DRUNK : Mads Mikkelsen vieillit comme le bon vin
Récompensé par un Oscar, un César et un BAFTA, le long-métrage de Thomas Vinterberg est indissociable de l’année de pandémie pendant laquelle il est sorti. Véritable ode à la vie, à l’abandon et au lâcher-prise, DRUNK (2020) est en effet exactement le film dont le public avait besoin pendant cette période sombre.
Réputé pour être l’un des pays les plus heureux du monde, le Danemark cache peut-être une réalité bien différente derrière son image policée. C’est ce que semble vouloir montrer le réalisateur danois Thomas Vinterberg dans son dernier film, dont les personnages principaux sont quatre hommes cinquantenaires (comme lui), confrontés à des « midlife crisis » existentielles plutôt carabinées. Ces quatre enseignants sont complètement dépassés et déboussolés par les exigences de la vie en société, ce qui les pousse à expérimenter la théorie fumeuse d’un psychologue norvégien prétendant qu’il faudrait toujours avoir 0,5 gramme d’alcool par litre de sang pour que grosso modo, tout aille mieux.
Voilà de quoi pimenter un peu l’existence morose de nos quatre losers, dont les premiers pas sur le chemin de l’ivresse prolongée sont plutôt prometteurs. Soudain, tout semble sourire à nouveau à Martin (Mads Mikkelsen), qui retrouve l’attention de ses élèves dans sa salle de classe, et dont la vie privée reprend aussi des couleurs. Mais comme chacun le sait, l’alcool est une drogue qui a toujours un goût de reviens-y, et l’expérience éthylique des quatre compères tourne vite à la débandade en entraînant forcément des conséquences fâcheuses pour leurs vies personnelles. Pour autant, DRUNK n’est pas du tout un film qui donne dans le jugement moral. Thomas Vinterberg se « contente » de restituer à l’écran avec un certain brio ce que l’abus d’alcool a à la fois de libérateur et de destructeur pour ces pères de famille qui dansent et titubent au bord du gouffre, une bouteille à la main.
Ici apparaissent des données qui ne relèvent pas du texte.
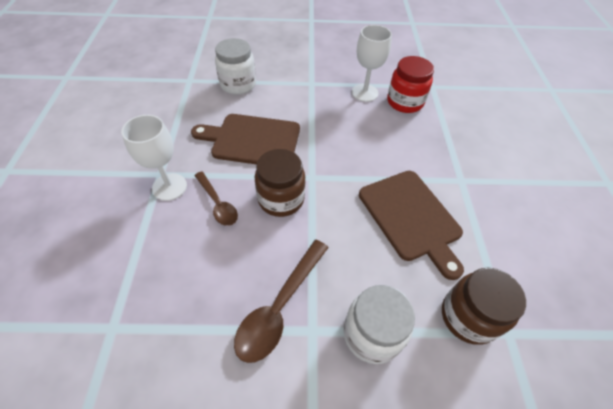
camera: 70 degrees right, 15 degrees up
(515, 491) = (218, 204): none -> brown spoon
Le travail du cinéaste danois sur la mise en scène est particulièrement soigné, puisque l’on a le sentiment d’entrer véritablement dans la peau de ces personnages, ou du moins d’accompagner de près cette bande dans sa beuverie sans fin. Mais il faut être honnête : on n’a d’yeux que pour Mads Mikkelsen, acteur génial qui nous bouleverse par la façon dont il campe ce rôle d’homme en pleine descente, au sens propre comme au figuré. Comme son compatriote Thomas Bo Larsen, il retrouve Thomas Vinterberg après leur collaboration sur LA CHASSE (2012), film qui avait rapporté au méchant de CASINO ROYALE (Martin Campbell, 2006) le prix d’interprétation masculine à Cannes. Le réalisateur danois avait lui déjà connu la consécration sur la Croisette en 1998, en récoltant le Prix du Jury pour le phénoménal FESTEN, film brut de décoffrage et pour cause : il était le premier représentant du mouvement Dogme95 lancé en 1995 par Vinterberg avec son collègue danois Lars von Trier, dont le manifeste esthétique – pas de musique additionnelle, pas de filtre, pas d’éclairage, etc. – constituait une rupture radicale avec les normes du cinéma dominant de l’époque.
Depuis, les films de Thomas Vinterberg ont eu du mal à faire l’unanimité, mais DRUNK marque véritablement le renouvellement et le retour au premier plan de celui qui a perdu sa fille (Ida, à qui le film est dédié) dans un accident de voiture au début du tournage, un événement tragique qui a engendré une modification majeure du scénario. Avec ses scènes baignées de lumière et sa fin très émouvante, DRUNK se distingue également de ses influences revendiquées, comme le très clivant HUSBANDS (John Cassavetes, 1970), dont le point de départ est assez similaire, puisqu’il aborde la midlife crisis de trois hommes de la classe moyenne endeuillés par la mort d’un ami. DRUNK peut aussi évoquer parfois les excès repoussants de LA GRANDE BOUFFE (Marco Ferreri, 1973), voire les pérégrinations des personnages de ZORBA LE GREC (Michael Cacoyannis, 1964), sans oublier un film conforme au Dogme95 réalisé par un certain Lars von Trier, le sulfureux LES IDIOTS (1998). Mais en définitive, DRUNK est une œuvre assez unique par le point de vue qu’elle adopte sur son sujet, et c’est cette singularité que les jurys et les spectateurs ont récompensé.